O levantamento não inclui o caso do ex-deputado Nelson Meurer, uma vez que não houve habeas corpus solicitado pela defesa dele. Primeiro envolvido na Operação Lava-Jato a ser condenado e preso por ordem do STF, Meurer teve um pedido de prisão domiciliar negado em abril pelo relator dos processos da operação, ministro Edson Fachin, e depois pela Segunda Turma do tribunal. A tramitação ocorreu no âmbito da ação penal que levou à condenação dele, e não por meio de um habeas corpus.
O ex-parlamentar estava apenado desde 30 de outubro de 2019 na Penitenciária Estadual de Francisco Beltrão, no Paraná. O quadro de Meurer envolvia riscos diante da Covid-19: ele estava acometido por cardiopatia, era diabético, hipertenso e doente renal crônico. Em nota divulgada ontem, Fachin lamentou a morte do político, expressou “devido respeito ao luto” e “pêsames pelo falecimento”, mas reiterou os argumentos de sua decisão.

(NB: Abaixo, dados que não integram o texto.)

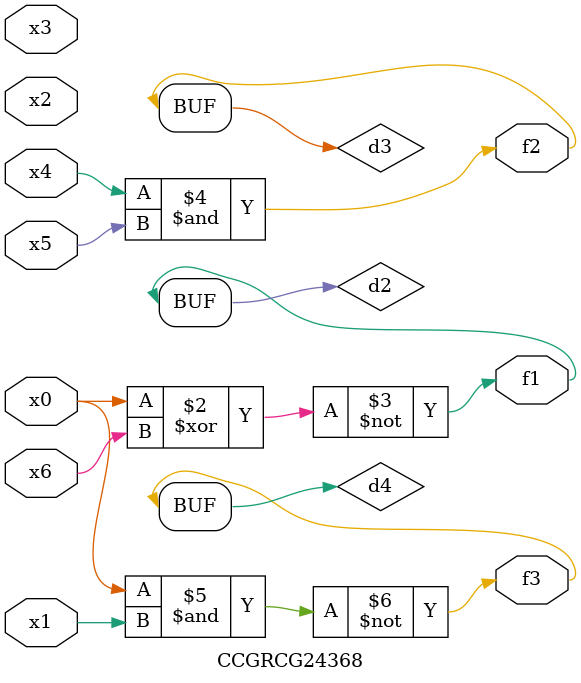
<source format=v>
module CCGRCG24368(
	input x0, x1, x2, x3, x4, x5, x6,
	output f1, f2, f3
);

	wire d1, d2, d3, d4;

	nor (d1, x0);
	xnor (d2, x0, x6);
	and (d3, x4, x5);
	nand (d4, x0, x1);
	assign f1 = d2;
	assign f2 = d3;
	assign f3 = d4;
endmodule

</source>
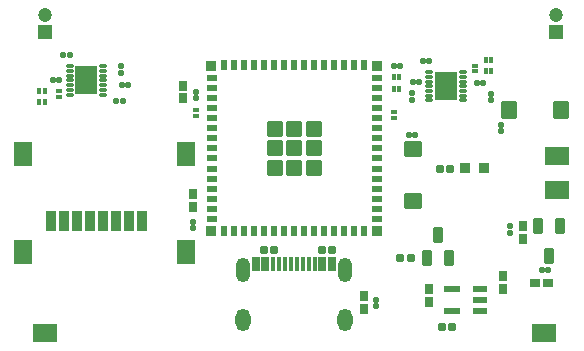
<source format=gts>
G04 Layer: TopSolderMaskLayer*
G04 EasyEDA Pro v2.2.40.8, 2025-08-10 13:50:58*
G04 Gerber Generator version 0.3*
G04 Scale: 100 percent, Rotated: No, Reflected: No*
G04 Dimensions in millimeters*
G04 Leading zeros omitted, absolute positions, 4 integers and 5 decimals*
G04 Generated by one-click*
%FSLAX45Y45*%
%MOMM*%
%AMRoundRect*1,1,$1,$2,$3*1,1,$1,$4,$5*1,1,$1,0-$2,0-$3*1,1,$1,0-$4,0-$5*20,1,$1,$2,$3,$4,$5,0*20,1,$1,$4,$5,0-$2,0-$3,0*20,1,$1,0-$2,0-$3,0-$4,0-$5,0*20,1,$1,0-$4,0-$5,$2,$3,0*4,1,4,$2,$3,$4,$5,0-$2,0-$3,0-$4,0-$5,$2,$3,0*%
%ADD10RoundRect,0.08771X-0.27695X-0.40199X-0.27695X0.40199*%
%ADD11RoundRect,0.08202X-0.17179X-0.194X-0.17179X0.194*%
%ADD12RoundRect,0.08202X-0.194X0.17179X0.194X0.17179*%
%ADD13RoundRect,0.08771X-0.40199X0.27695X0.40199X0.27695*%
%ADD14RoundRect,0.09164X-0.40518X-0.40518X-0.40518X0.40518*%
%ADD15RoundRect,0.0907X-0.28977X0.27695X0.28977X0.27695*%
%ADD16RoundRect,0.08771X-0.28977X0.27695X0.28977X0.27695*%
%ADD17RoundRect,0.08121X-0.16176X0.17219X0.16176X0.17219*%
%ADD18RoundRect,0.08121X-0.17219X-0.16176X-0.17219X0.16176*%
%ADD19RoundRect,0.09475X-0.68362X-0.61863X-0.68362X0.61863*%
%ADD20RoundRect,0.08335X-0.40834X-0.20834X-0.40834X0.20834*%
%ADD21RoundRect,0.08335X-0.20834X0.40834X0.20834X0.40834*%
%ADD22RoundRect,0.09002X-0.405X-0.405X-0.405X0.405*%
%ADD23RoundRect,0.09288X-0.60357X-0.60357X-0.60357X0.60357*%
%ADD24RoundRect,0.08701X-0.58599X-0.25249X-0.58599X0.25249*%
%ADD25RoundRect,0.08701X-0.595X-0.25249X-0.595X0.25249*%
%ADD26RoundRect,0.07769X-0.26466X-0.12416X-0.26466X0.12416*%
%ADD27RoundRect,0.09654X-0.85273X-1.15273X-0.85273X1.15273*%
%ADD28RoundRect,0.09049X-0.35575X0.63076X0.35575X0.63076*%
%ADD29RoundRect,0.09049X-0.35575X-0.63076X-0.35575X0.63076*%
%ADD30RoundRect,0.09164X-0.40518X0.76718X0.40518X0.76718*%
%ADD31RoundRect,0.0959X-0.75305X1.00305X0.75305X1.00305*%
%ADD32RoundRect,0.09402X-0.55399X0.55399X0.55399X0.55399*%
%ADD33C,1.202*%
%ADD34RoundRect,0.0959X-1.00305X0.75305X1.00305X0.75305*%
%ADD35RoundRect,0.09475X-0.61863X0.68362X0.61863X0.68362*%
%ADD36RoundRect,0.08669X-0.28168X0.55667X0.28168X0.55667*%
%ADD37RoundRect,0.08002X-0.16X0.56X0.16X0.56*%
%ADD38O,1.20002X2.10002*%
%ADD39O,1.30002X1.90002*%
G75*


G04 Pad Start*
G54D10*
G01X-944998Y625490D03*
G01X-944998Y734507D03*
G54D11*
G01X-834998Y627567D03*
G01X-834998Y682431D03*
G54D12*
G01X842566Y902498D03*
G01X897430Y902498D03*
G54D11*
G01X692499Y-1077566D03*
G01X692499Y-1132430D03*
G54D10*
G01X587499Y-1047418D03*
G01X587499Y-1156435D03*
G54D12*
G01X972566Y319999D03*
G01X1027430Y319999D03*
G54D13*
G01X2152004Y-932498D03*
G01X2042987Y-932498D03*
G54D12*
G01X2152428Y-822498D03*
G01X2097564Y-822498D03*
G54D11*
G01X1827496Y-455067D03*
G01X1827496Y-509931D03*
G54D10*
G01X1936993Y-454987D03*
G01X1936993Y-564004D03*
G01X1769986Y-987006D03*
G01X1769986Y-877990D03*
G01X1142508Y-988748D03*
G01X1142508Y-1097765D03*
G54D11*
G01X-854043Y-471088D03*
G01X-854043Y-416224D03*
G01X-1463977Y896403D03*
G01X-1463977Y841539D03*
G54D12*
G01X-1459929Y742499D03*
G01X-1405065Y742499D03*
G01X-1504929Y602499D03*
G01X-1450065Y602499D03*
G01X-1990064Y782499D03*
G01X-2044928Y782499D03*
G01X-1900064Y997498D03*
G01X-1954928Y997498D03*
G54D10*
G01X-854998Y-185491D03*
G01X-854998Y-294508D03*
G54D14*
G01X1609951Y35361D03*
G01X1450058Y34649D03*
G54D16*
G01X1233675Y31873D03*
G01X1320238Y31873D03*
G01X1251716Y-1305766D03*
G01X1338279Y-1305766D03*
G54D17*
G01X-2108340Y689999D03*
G01X-2156651Y689999D03*
G54D18*
G01X-1993976Y639816D03*
G01X-1993976Y688127D03*
G54D17*
G01X-2156651Y592499D03*
G01X-2108340Y592499D03*
G54D19*
G01X1004998Y-238491D03*
G01X1004998Y198491D03*
G54D20*
G01X-697509Y797507D03*
G01X-697509Y712519D03*
G01X-697509Y627505D03*
G01X-697509Y542517D03*
G01X-697509Y457503D03*
G01X-697509Y372515D03*
G01X-697509Y287501D03*
G01X-697509Y202512D03*
G01X-697509Y117524D03*
G01X-697509Y32510D03*
G01X-697509Y-52478D03*
G01X-697509Y-137492D03*
G01X-697509Y-222480D03*
G01X-697509Y-307494D03*
G01X-697509Y-392483D03*
G54D21*
G01X-594995Y-500001D03*
G01X-510007Y-500001D03*
G01X-424993Y-500001D03*
G01X-340004Y-500001D03*
G01X-254991Y-500001D03*
G01X-170002Y-500001D03*
G01X-84988Y-500001D03*
G01X0Y-500001D03*
G01X84988Y-500001D03*
G01X170002Y-500001D03*
G01X254991Y-500001D03*
G01X340004Y-500001D03*
G01X424993Y-500001D03*
G01X510007Y-500001D03*
G01X594995Y-500001D03*
G54D20*
G01X697509Y-392483D03*
G01X697509Y-307494D03*
G01X697509Y-222480D03*
G01X697509Y-137492D03*
G01X697509Y-52478D03*
G01X697509Y32510D03*
G01X697509Y117524D03*
G01X697509Y202512D03*
G01X697509Y287501D03*
G01X697509Y372515D03*
G01X697509Y457503D03*
G01X697509Y542517D03*
G01X697509Y627505D03*
G01X697509Y712519D03*
G01X697509Y797507D03*
G54D21*
G01X594995Y905000D03*
G01X510007Y905000D03*
G01X424993Y905000D03*
G01X340004Y905000D03*
G01X254991Y905000D03*
G01X170002Y905000D03*
G01X84988Y905000D03*
G01X0Y905000D03*
G01X-84988Y905000D03*
G01X-170002Y905000D03*
G01X-254991Y905000D03*
G01X-340004Y905000D03*
G01X-424993Y905000D03*
G01X-510007Y905000D03*
G01X-594995Y905000D03*
G54D22*
G01X-699999Y902511D03*
G01X699999Y902511D03*
G01X-699999Y-497486D03*
G01X699999Y-497486D03*
G54D23*
G01X-164998Y367511D03*
G01X0Y367511D03*
G01X164998Y367511D03*
G01X-164998Y202512D03*
G01X0Y202512D03*
G01X164998Y202512D03*
G01X-164998Y37514D03*
G01X0Y37514D03*
G01X164998Y37514D03*
G54D24*
G01X1570108Y-1177750D03*
G01X1570108Y-1082754D03*
G01X1570108Y-987758D03*
G54D25*
G01X1339374Y-987758D03*
G01X1339374Y-1177750D03*
G54D26*
G01X-1616229Y658981D03*
G01X-1616229Y698961D03*
G01X-1616229Y738966D03*
G01X-1616229Y778971D03*
G01X-1616229Y818976D03*
G01X-1616229Y858981D03*
G01X-1616229Y898961D03*
G01X-1901725Y898961D03*
G01X-1901725Y858981D03*
G01X-1901725Y818976D03*
G01X-1901725Y778971D03*
G01X-1901725Y738966D03*
G01X-1901725Y698961D03*
G01X-1901725Y658981D03*
G54D27*
G01X-1758977Y778971D03*
G54D28*
G01X2155848Y-704276D03*
G01X2060852Y-454340D03*
G01X2250844Y-454340D03*
G54D12*
G01X1059930Y767498D03*
G01X1005066Y767498D03*
G01X1144930Y939998D03*
G01X1090066Y939998D03*
G54D11*
G01X994099Y615135D03*
G01X994099Y669999D03*
G54D12*
G01X1545065Y759998D03*
G01X1599929Y759998D03*
G54D11*
G01X1669997Y610067D03*
G01X1669997Y664931D03*
G54D17*
G01X1622374Y854998D03*
G01X1670685Y854998D03*
G54D18*
G01X1527374Y903309D03*
G01X1527374Y854998D03*
G54D17*
G01X1670685Y949998D03*
G01X1622374Y949998D03*
G54D26*
G01X1144357Y848450D03*
G01X1144357Y808471D03*
G01X1144357Y768466D03*
G01X1144357Y728461D03*
G01X1144357Y688456D03*
G01X1144357Y648451D03*
G01X1144357Y608471D03*
G01X1429853Y608471D03*
G01X1429853Y648451D03*
G01X1429853Y688456D03*
G01X1429853Y728461D03*
G01X1429853Y768466D03*
G01X1429853Y808471D03*
G01X1429853Y848450D03*
G54D27*
G01X1287105Y728461D03*
G54D18*
G01X-834916Y524243D03*
G01X-834916Y475932D03*
G54D17*
G01X891654Y707499D03*
G01X843343Y707499D03*
G01X891654Y804998D03*
G01X843343Y804998D03*
G54D18*
G01X844998Y509154D03*
G01X844998Y460844D03*
G54D29*
G01X1122502Y-727498D03*
G01X1312494Y-727498D03*
G01X1217498Y-527499D03*
G54D16*
G01X899217Y-727498D03*
G01X985780Y-727498D03*
G54D30*
G01X-2054983Y-414990D03*
G01X-1945001Y-414990D03*
G01X-1834994Y-414990D03*
G01X-1724986Y-414990D03*
G01X-1615004Y-414990D03*
G01X-1504997Y-414990D03*
G01X-1394990Y-414990D03*
G01X-1285008Y-414990D03*
G54D31*
G01X-917495Y-675010D03*
G01X-917495Y155011D03*
G01X-2292499Y-675010D03*
G01X-2292499Y155011D03*
G54D32*
G01X-2109996Y1192495D03*
G54D33*
G01X-2109996Y1332500D03*
G54D32*
G01X2214996Y1189995D03*
G54D33*
G01X2214996Y1330000D03*
G54D34*
G01X2229791Y141159D03*
G01X2229791Y-151340D03*
G01X2117253Y-1361419D03*
G01X-2112739Y-1361418D03*
G54D11*
G01X1754996Y402431D03*
G01X1754996Y347567D03*
G54D35*
G01X2258487Y529999D03*
G01X1821505Y529999D03*
G54D16*
G01X231718Y-654999D03*
G01X318281Y-654999D03*
G01X-169218Y-654999D03*
G01X-255781Y-654999D03*
G54D36*
G01X-322515Y-774982D03*
G01X-242505Y-774982D03*
G54D37*
G01X-177506Y-774982D03*
G01X-127494Y-774982D03*
G01X-77506Y-774982D03*
G01X-27519Y-774982D03*
G01X22493Y-774982D03*
G01X72481Y-774982D03*
G01X122493Y-774982D03*
G01X172506Y-774982D03*
G54D36*
G01X237505Y-774982D03*
G01X317489Y-774982D03*
G54D38*
G01X-435011Y-829999D03*
G01X429986Y-829999D03*
G54D39*
G01X-435011Y-1250013D03*
G01X429986Y-1250013D03*
G04 Pad End*

M02*


</source>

O texto diz que o ministro se pautou “na realidade apresentada pelo juízo corregedor de referida penitenciária, no sentido de que não se encontrava com ocupação superior à capacidade, destacando a existência de equipe de saúde lotada no estabelecimento” e afirma ainda que, à época do julgamento, não havia casos de coronavírus na penitenciária.
RECOMENDAÇÃO DO CNJ
Em razão da Covid-19, uma resolução de março do Conselho Nacional de Justiça (CNJ) recomendou que os juízes avaliem, caso acaso, a possibilidade de revogação de prisões provisórias de mulheres gestantes; lactantes e mães ou pessoas responsáveis por criança de até 12 anos ou por pessoa com deficiência. A recomendação se estende a idosos, indígenas, pessoas com deficiência ou que sejam do grupo de risco.

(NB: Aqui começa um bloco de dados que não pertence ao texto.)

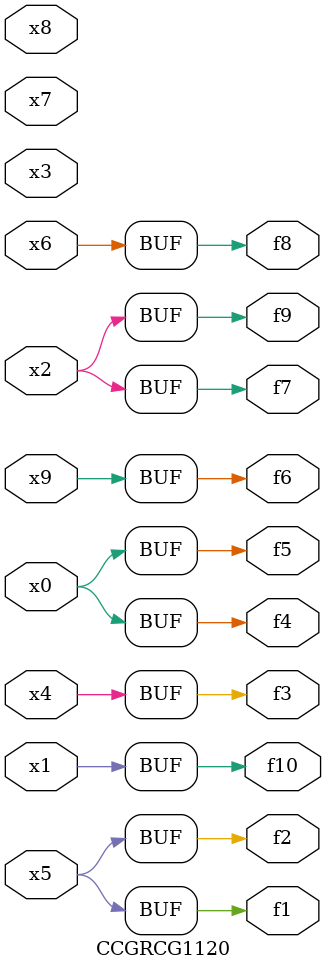
<source format=v>
module CCGRCG1120(
	input x0, x1, x2, x3, x4, x5, x6, x7, x8, x9,
	output f1, f2, f3, f4, f5, f6, f7, f8, f9, f10
);
	assign f1 = x5;
	assign f2 = x5;
	assign f3 = x4;
	assign f4 = x0;
	assign f5 = x0;
	assign f6 = x9;
	assign f7 = x2;
	assign f8 = x6;
	assign f9 = x2;
	assign f10 = x1;
endmodule

</source>
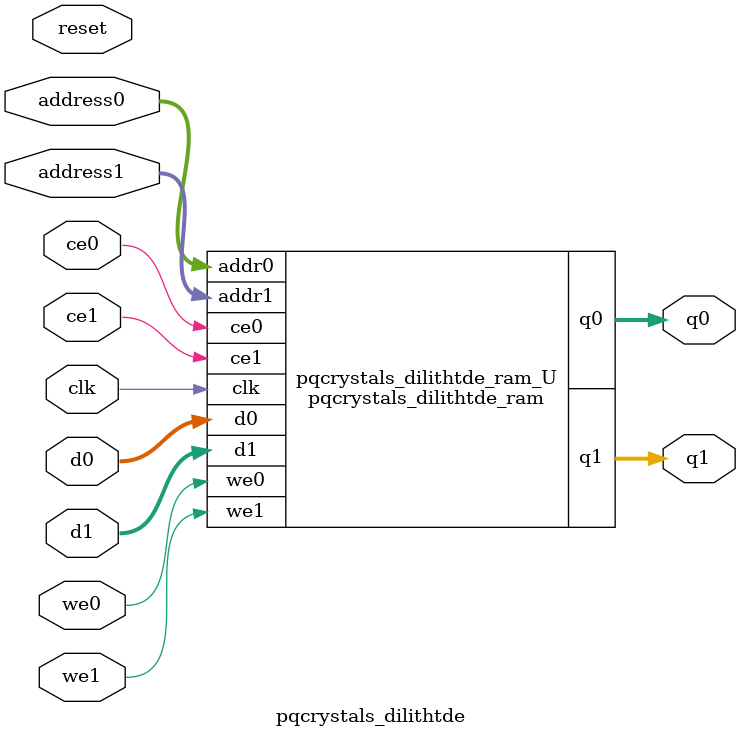
<source format=v>
`timescale 1 ns / 1 ps
module pqcrystals_dilithtde_ram (addr0, ce0, d0, we0, q0, addr1, ce1, d1, we1, q1,  clk);

parameter DWIDTH = 8;
parameter AWIDTH = 8;
parameter MEM_SIZE = 208;

input[AWIDTH-1:0] addr0;
input ce0;
input[DWIDTH-1:0] d0;
input we0;
output reg[DWIDTH-1:0] q0;
input[AWIDTH-1:0] addr1;
input ce1;
input[DWIDTH-1:0] d1;
input we1;
output reg[DWIDTH-1:0] q1;
input clk;

(* ram_style = "block" *)reg [DWIDTH-1:0] ram[0:MEM_SIZE-1];




always @(posedge clk)  
begin 
    if (ce0) begin
        if (we0) 
            ram[addr0] <= d0; 
        q0 <= ram[addr0];
    end
end


always @(posedge clk)  
begin 
    if (ce1) begin
        if (we1) 
            ram[addr1] <= d1; 
        q1 <= ram[addr1];
    end
end


endmodule

`timescale 1 ns / 1 ps
module pqcrystals_dilithtde(
    reset,
    clk,
    address0,
    ce0,
    we0,
    d0,
    q0,
    address1,
    ce1,
    we1,
    d1,
    q1);

parameter DataWidth = 32'd8;
parameter AddressRange = 32'd208;
parameter AddressWidth = 32'd8;
input reset;
input clk;
input[AddressWidth - 1:0] address0;
input ce0;
input we0;
input[DataWidth - 1:0] d0;
output[DataWidth - 1:0] q0;
input[AddressWidth - 1:0] address1;
input ce1;
input we1;
input[DataWidth - 1:0] d1;
output[DataWidth - 1:0] q1;



pqcrystals_dilithtde_ram pqcrystals_dilithtde_ram_U(
    .clk( clk ),
    .addr0( address0 ),
    .ce0( ce0 ),
    .we0( we0 ),
    .d0( d0 ),
    .q0( q0 ),
    .addr1( address1 ),
    .ce1( ce1 ),
    .we1( we1 ),
    .d1( d1 ),
    .q1( q1 ));

endmodule


</source>
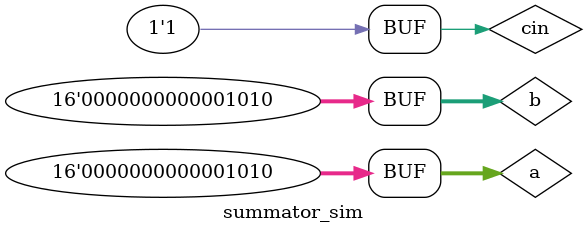
<source format=v>
module summator_sim;
reg [15:0] a,b;
reg cin;
wire [15:0] sum;
wire cout;
 
  summator uut(.a(a), .b(b),.cin(cin),.sum(sum),.cout(cout));
 
initial begin
  a=0; b=0; cin=0;
  #30 a=5; b=8; cin=1;
  #30 a=8; b=8; cin=1;
  #30 a=3; b=7; cin=1;
  #30 a=10; b=10; cin=1;
end
 
initial
  $monitor( "A=%d, B=%d, Cin= %d, Sum=%d, Cout=%d", a,b,cin,sum,cout);
endmodule
</source>
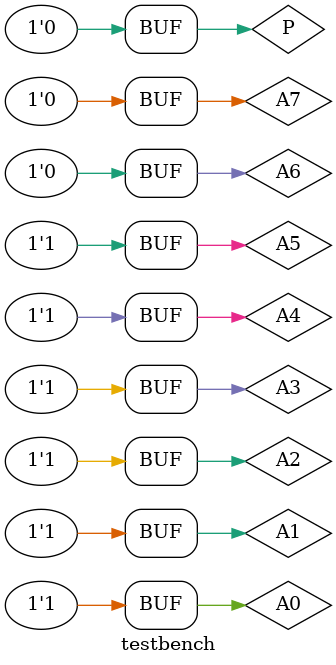
<source format=v>
module odd_parity_checker (A0, A1, A2, A3, A4, A5, A6, A7, P, C);
  	input A0, A1, A2, A3, A4, A5, A6, A7, P;  // 8 bit information and 1 odd parity bit
  	output C;				   
  
  	wire w1, w2, w3, w4, w5, w6, w7, w8;
 	xor G1 (w1, A0, A1); 
  	xor G2 (w2, A2, A3);
  	xor G3 (w3, A4, A5);
  	xor G4 (w4, A6, A7);
	xor G5 (w5, w1, w2);
  	xor G6 (w6, w3, w4);
  	xor G7 (w7, w5, w6);
  	not G8 (w8, w7);
	xor G9 (C, w8, P);
endmodule

module testbench;

  	reg A0, A1, A2, A3, A4, A5, A6, A7, P;
  	wire C;
  	odd_parity_checker test(A0, A1, A2, A3, A4, A5, A6, A7, P, C);
  
  	initial 
		begin
   			    A0=1'b0;A1=1'b0;A2=1'b0;A3=1'b0;A4=1'b0;A5=1'b0;A6=1'b0;A7=1'b0;P=1'b1; //ok
   			#10 A0=1'b1;A1=1'b0;A2=1'b0;A3=1'b0;A4=1'b0;A5=1'b0;A6=1'b0;A7=1'b0;P=1'b0; //ok
   			#10 A0=1'b1;A1=1'b1;A2=1'b0;A3=1'b0;A4=1'b0;A5=1'b0;A6=1'b0;A7=1'b0;P=1'b1; //ok
    			#10 A0=1'b1;A1=1'b1;A2=1'b1;A3=1'b0;A4=1'b0;A5=1'b0;A6=1'b0;A7=1'b0;P=1'b0; //ok
    			#10 A0=1'b1;A1=1'b1;A2=1'b1;A3=1'b1;A4=1'b0;A5=1'b0;A6=1'b0;A7=1'b0;P=1'b1; //ok
			#10 A0=1'b1;A1=1'b1;A2=1'b1;A3=1'b1;A4=1'b1;A5=1'b0;A6=1'b0;A7=1'b0;P=1'b0; //error
    			#10 A0=1'b1;A1=1'b1;A2=1'b1;A3=1'b1;A4=1'b1;A5=1'b1;A6=1'b0;A7=1'b0;P=1'b0; //error
 		end
  
endmodule

</source>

O texto foi assinado pelo presidente do CNJ e do STF, ministro Dias Toffoli, e não possui caráter obrigatório. Mesmo em caso contrário, não alcançaria o Supremo, que não está submetido ao controle do colegiado.
Boletins emitidos pelo CNJ mostram que, até o dia 6 de julho, 5.965 detentos tinham sido infectados pelo coronavírus, dos quais 64 morreram. Em 8 de junho, havia 2.126 casos e 52 mortes. O Distrito Federal foi a unidade da federação com mais registros da doença (1.444), enquanto São Paulo teve maior número de mortes (15). Entre os servidores,foram 4.519 caso se 62 óbitos. São Paulo foi o estado com mais óbitos: 21. Já o Pará foi o que mas teve casos: 587.
No sistema socioeducativo, que recebe adolescentes, foram 437 casos confirmados até 6 de julho, sem nenhum óbito. Já entre os servidores, foram 1.378, com 14 mortes.